• **Brief**
Could you copy each line of the entries that contains "linejoin"?

-- Opening Marker --

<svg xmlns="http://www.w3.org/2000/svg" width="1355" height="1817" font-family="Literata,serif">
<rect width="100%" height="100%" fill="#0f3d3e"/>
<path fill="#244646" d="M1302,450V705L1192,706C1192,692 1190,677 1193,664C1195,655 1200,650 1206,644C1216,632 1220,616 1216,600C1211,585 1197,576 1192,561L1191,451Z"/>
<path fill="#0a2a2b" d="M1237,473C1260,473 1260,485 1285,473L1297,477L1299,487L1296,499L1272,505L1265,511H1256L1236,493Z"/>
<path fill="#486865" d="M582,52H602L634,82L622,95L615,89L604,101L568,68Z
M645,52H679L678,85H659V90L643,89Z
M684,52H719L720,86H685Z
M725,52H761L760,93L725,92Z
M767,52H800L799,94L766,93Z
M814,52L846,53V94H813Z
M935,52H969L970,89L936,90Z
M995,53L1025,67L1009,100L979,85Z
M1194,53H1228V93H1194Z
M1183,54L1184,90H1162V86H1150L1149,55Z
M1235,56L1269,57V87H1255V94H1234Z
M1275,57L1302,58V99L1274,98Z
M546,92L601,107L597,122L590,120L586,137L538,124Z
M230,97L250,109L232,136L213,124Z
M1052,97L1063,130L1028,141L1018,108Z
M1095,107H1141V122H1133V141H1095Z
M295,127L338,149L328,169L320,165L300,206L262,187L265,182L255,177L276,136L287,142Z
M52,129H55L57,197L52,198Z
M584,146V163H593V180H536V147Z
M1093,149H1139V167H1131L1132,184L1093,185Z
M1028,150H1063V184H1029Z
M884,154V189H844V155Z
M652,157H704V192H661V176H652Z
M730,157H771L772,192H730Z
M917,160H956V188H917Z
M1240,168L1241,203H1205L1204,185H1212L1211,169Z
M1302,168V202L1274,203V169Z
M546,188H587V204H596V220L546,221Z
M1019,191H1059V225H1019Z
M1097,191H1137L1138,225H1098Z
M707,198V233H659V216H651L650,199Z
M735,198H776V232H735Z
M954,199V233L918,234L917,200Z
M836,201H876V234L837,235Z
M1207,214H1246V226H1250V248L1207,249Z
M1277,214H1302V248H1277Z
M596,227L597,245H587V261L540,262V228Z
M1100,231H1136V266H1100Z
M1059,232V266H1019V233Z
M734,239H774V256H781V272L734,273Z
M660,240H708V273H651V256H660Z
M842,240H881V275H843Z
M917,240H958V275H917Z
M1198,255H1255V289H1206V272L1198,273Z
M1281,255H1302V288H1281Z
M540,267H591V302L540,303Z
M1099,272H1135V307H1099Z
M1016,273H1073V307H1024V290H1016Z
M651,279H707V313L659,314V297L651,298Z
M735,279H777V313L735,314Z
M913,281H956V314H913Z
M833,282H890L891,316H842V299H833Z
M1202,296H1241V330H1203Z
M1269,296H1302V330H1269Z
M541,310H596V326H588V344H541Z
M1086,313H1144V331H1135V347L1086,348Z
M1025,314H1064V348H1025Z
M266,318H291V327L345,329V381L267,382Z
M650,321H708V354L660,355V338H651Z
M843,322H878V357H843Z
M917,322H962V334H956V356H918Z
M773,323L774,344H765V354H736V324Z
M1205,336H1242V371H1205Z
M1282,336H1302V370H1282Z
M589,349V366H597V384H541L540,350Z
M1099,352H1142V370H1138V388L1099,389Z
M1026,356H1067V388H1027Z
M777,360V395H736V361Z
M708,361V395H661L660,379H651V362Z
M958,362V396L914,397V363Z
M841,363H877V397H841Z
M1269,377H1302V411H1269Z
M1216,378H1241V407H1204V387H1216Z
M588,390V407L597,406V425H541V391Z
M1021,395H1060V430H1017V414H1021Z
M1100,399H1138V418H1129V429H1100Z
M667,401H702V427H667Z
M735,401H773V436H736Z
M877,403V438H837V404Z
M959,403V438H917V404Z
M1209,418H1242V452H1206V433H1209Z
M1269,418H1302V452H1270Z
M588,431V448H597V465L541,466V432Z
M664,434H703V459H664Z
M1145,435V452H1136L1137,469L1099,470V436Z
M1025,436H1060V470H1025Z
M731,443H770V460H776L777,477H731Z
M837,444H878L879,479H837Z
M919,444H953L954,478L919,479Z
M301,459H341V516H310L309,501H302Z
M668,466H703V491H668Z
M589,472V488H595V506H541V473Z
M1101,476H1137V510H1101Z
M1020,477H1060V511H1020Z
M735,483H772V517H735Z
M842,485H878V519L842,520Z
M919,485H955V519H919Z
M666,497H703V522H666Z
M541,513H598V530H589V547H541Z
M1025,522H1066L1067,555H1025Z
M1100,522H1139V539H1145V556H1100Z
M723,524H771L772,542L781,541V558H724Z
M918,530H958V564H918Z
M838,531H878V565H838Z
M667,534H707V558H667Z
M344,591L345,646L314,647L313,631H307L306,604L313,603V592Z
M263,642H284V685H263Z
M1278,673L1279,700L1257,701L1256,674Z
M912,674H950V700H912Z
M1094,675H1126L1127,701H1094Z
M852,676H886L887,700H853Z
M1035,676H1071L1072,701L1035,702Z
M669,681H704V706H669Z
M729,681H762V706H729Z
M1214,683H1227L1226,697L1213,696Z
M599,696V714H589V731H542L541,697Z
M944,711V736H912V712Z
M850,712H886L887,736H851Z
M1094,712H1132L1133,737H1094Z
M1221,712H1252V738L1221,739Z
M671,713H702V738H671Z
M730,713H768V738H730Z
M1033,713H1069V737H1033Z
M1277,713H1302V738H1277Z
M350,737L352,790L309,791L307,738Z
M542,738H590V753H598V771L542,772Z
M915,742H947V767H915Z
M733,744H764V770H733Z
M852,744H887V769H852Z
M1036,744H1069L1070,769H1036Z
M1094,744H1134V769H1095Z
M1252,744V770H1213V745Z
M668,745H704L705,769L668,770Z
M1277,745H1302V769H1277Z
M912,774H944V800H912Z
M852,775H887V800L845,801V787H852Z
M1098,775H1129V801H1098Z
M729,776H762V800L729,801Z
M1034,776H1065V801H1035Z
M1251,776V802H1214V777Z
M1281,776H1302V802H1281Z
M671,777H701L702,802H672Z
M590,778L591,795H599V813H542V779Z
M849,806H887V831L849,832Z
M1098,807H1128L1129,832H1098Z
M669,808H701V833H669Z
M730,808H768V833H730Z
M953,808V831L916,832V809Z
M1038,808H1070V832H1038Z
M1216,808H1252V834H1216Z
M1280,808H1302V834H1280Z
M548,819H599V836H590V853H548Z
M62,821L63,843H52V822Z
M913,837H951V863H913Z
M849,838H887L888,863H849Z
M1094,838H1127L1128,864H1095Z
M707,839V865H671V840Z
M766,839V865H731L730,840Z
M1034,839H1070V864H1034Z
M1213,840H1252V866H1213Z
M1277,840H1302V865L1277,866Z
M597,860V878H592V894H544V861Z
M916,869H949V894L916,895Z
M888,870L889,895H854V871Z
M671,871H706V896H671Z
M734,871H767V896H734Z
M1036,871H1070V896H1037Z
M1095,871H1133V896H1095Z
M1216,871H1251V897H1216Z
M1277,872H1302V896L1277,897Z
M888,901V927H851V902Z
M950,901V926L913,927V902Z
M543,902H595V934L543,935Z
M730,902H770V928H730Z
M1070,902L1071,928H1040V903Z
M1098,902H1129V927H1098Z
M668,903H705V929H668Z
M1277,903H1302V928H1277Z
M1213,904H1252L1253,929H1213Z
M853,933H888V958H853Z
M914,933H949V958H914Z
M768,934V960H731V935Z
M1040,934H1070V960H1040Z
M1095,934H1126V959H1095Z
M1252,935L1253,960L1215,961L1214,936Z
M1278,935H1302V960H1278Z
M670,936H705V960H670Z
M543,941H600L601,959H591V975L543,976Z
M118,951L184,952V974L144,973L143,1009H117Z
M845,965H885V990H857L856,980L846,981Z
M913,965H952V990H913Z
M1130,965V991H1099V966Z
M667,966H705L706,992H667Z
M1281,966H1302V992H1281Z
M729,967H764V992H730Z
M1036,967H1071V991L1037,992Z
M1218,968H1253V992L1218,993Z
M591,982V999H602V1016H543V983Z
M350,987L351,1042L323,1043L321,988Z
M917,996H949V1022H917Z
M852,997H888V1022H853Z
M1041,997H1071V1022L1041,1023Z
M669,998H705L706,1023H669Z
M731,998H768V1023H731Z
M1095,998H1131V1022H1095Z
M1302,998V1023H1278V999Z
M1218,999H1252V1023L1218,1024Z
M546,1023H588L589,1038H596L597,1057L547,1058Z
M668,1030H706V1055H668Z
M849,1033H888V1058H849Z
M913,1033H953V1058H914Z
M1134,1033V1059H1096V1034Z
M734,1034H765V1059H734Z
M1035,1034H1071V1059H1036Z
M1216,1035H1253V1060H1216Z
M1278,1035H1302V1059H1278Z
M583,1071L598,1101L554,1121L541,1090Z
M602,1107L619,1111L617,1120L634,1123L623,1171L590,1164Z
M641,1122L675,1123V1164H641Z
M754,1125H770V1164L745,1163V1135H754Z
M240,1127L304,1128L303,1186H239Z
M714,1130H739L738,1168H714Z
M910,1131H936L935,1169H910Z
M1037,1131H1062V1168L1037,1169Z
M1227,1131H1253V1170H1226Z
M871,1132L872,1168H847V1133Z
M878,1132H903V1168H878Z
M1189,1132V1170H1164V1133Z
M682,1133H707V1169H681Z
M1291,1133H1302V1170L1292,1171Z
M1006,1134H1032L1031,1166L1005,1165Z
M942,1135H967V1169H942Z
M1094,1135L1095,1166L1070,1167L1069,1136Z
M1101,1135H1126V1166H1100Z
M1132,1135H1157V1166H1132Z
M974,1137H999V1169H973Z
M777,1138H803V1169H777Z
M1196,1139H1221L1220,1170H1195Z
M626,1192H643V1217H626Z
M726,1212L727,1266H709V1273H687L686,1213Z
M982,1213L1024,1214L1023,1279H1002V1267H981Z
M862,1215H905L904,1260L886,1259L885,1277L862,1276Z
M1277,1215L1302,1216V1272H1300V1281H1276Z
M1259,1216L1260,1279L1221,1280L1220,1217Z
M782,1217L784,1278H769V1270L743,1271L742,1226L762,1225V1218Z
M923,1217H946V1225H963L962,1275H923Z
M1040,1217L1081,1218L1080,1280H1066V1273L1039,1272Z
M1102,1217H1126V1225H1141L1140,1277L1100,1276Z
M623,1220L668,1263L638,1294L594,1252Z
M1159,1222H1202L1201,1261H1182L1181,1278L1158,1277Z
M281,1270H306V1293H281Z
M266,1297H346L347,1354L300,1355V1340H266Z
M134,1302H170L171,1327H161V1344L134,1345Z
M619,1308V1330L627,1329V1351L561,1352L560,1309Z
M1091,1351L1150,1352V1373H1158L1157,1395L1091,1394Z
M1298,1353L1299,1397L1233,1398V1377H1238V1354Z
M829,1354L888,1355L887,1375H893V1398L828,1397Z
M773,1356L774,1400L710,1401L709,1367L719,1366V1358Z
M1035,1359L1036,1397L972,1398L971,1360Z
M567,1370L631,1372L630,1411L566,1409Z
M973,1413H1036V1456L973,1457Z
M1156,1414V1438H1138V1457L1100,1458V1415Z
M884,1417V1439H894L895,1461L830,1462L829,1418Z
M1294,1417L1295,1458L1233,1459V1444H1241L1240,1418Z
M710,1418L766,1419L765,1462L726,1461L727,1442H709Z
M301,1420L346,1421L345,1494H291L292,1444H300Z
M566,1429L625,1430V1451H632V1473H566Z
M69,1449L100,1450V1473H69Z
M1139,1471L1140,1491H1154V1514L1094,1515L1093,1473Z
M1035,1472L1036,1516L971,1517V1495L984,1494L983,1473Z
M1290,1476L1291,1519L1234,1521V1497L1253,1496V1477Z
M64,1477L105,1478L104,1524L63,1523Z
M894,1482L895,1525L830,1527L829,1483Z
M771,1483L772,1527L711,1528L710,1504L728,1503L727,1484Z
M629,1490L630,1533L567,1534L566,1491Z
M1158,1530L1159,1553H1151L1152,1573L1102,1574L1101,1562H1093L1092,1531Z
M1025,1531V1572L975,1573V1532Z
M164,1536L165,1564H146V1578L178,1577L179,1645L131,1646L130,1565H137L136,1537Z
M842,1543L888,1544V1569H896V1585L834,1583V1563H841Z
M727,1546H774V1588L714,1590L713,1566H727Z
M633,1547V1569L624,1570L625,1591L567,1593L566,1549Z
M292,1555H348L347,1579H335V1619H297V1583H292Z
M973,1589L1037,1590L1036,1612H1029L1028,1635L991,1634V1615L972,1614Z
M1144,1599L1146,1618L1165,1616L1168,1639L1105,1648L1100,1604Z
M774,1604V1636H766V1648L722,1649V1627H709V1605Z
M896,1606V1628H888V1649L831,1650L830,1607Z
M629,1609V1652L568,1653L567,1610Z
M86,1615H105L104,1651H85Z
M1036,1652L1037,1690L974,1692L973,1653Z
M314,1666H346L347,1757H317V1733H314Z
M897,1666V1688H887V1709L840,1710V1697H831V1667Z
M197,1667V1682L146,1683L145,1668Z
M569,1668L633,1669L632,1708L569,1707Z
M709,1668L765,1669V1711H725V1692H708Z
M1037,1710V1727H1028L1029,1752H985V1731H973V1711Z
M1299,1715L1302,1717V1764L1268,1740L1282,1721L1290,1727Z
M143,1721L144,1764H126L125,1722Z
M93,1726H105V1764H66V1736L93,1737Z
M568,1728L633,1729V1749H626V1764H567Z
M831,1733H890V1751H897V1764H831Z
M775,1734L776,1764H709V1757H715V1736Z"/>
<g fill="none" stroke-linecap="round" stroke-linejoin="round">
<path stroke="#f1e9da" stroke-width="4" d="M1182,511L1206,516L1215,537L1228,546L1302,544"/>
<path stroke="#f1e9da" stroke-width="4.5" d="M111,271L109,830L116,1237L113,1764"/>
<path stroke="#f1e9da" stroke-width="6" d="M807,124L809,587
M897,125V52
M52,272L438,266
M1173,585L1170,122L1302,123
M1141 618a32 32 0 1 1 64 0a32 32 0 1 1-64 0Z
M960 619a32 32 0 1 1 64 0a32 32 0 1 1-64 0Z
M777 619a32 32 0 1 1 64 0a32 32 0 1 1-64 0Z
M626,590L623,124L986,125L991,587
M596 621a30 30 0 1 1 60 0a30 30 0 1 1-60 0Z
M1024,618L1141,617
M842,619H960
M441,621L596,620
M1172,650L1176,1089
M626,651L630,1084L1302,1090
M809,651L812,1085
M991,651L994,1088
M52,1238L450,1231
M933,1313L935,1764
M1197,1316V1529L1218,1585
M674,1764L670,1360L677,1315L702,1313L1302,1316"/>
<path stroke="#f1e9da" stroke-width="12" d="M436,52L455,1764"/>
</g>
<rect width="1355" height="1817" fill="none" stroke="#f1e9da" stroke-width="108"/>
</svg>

-- Closing Marker --
-- Opening Marker --

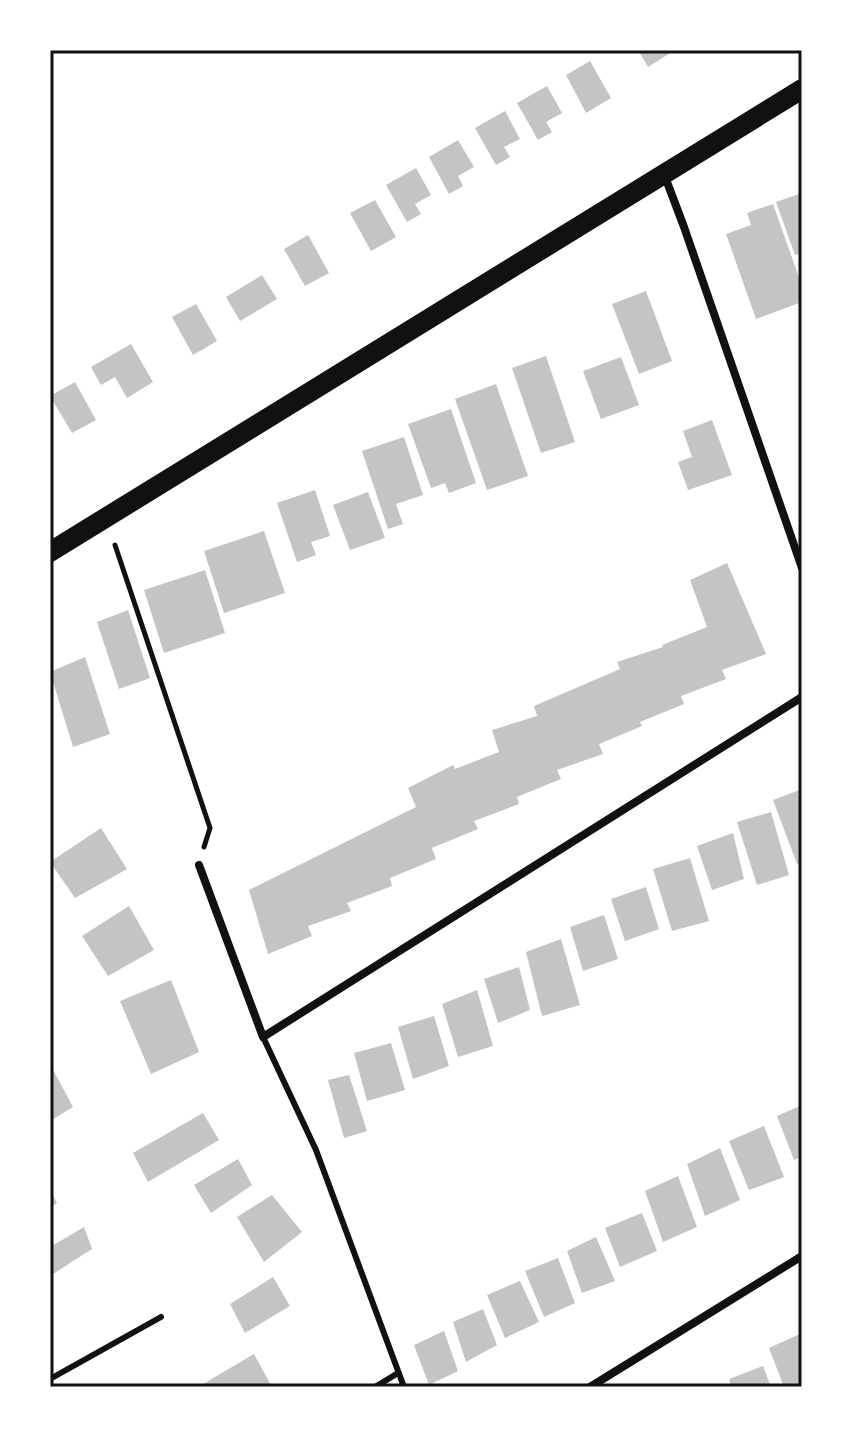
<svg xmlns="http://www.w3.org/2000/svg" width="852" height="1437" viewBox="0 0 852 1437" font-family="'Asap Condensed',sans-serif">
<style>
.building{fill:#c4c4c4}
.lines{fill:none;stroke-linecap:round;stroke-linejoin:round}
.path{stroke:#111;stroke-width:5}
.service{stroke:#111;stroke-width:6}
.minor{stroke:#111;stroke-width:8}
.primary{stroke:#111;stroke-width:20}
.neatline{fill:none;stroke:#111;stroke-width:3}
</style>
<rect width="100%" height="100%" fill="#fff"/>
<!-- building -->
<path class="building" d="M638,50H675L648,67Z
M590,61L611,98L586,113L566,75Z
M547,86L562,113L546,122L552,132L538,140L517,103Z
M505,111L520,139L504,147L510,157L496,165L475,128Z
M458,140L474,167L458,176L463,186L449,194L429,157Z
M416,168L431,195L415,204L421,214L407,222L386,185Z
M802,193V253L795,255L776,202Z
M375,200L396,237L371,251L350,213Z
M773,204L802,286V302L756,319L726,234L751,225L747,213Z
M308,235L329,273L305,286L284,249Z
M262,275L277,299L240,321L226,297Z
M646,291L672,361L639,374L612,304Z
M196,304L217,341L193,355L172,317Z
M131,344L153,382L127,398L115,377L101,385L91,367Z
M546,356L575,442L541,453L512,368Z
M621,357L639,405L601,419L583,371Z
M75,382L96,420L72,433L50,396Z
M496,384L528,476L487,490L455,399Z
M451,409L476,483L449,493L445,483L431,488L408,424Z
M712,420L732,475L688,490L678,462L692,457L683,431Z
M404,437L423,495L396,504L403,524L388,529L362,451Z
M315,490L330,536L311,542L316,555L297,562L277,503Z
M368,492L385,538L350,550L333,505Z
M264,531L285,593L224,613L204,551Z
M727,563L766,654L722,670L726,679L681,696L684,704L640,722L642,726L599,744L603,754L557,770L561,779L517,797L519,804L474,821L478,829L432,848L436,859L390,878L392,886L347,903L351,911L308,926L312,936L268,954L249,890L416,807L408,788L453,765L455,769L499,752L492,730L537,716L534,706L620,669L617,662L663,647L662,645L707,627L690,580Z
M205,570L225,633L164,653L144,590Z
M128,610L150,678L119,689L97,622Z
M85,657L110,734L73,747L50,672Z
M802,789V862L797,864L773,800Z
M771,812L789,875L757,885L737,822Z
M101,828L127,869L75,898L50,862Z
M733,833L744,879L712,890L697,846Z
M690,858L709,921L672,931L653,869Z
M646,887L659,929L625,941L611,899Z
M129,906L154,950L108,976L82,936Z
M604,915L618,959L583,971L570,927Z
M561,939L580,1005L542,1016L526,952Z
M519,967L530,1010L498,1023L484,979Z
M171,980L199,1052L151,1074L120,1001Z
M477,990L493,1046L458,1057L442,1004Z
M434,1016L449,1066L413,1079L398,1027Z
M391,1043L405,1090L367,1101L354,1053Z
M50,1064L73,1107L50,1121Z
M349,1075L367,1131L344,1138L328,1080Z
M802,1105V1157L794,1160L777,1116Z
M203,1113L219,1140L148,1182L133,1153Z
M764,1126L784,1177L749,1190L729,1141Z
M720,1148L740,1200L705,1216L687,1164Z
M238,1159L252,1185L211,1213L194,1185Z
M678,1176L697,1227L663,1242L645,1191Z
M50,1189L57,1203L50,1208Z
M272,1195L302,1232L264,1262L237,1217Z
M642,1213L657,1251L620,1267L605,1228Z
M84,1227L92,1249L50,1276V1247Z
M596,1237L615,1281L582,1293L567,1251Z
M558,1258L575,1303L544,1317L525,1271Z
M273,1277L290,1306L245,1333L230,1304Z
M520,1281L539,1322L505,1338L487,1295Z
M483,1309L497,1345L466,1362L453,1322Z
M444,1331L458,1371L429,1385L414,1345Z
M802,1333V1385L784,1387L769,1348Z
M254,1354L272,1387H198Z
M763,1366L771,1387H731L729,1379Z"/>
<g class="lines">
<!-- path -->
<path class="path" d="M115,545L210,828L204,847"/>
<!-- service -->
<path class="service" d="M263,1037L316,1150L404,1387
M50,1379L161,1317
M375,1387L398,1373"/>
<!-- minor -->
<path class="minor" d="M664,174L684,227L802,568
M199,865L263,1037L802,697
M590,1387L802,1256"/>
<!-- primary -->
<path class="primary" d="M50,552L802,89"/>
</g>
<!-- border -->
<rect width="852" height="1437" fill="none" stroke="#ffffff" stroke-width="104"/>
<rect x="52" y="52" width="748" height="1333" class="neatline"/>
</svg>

-- Closing Marker --

• **The completed task**
<g fill="none" stroke-linecap="round" stroke-linejoin="round">
.lines{fill:none;stroke-linecap:round;stroke-linejoin:round}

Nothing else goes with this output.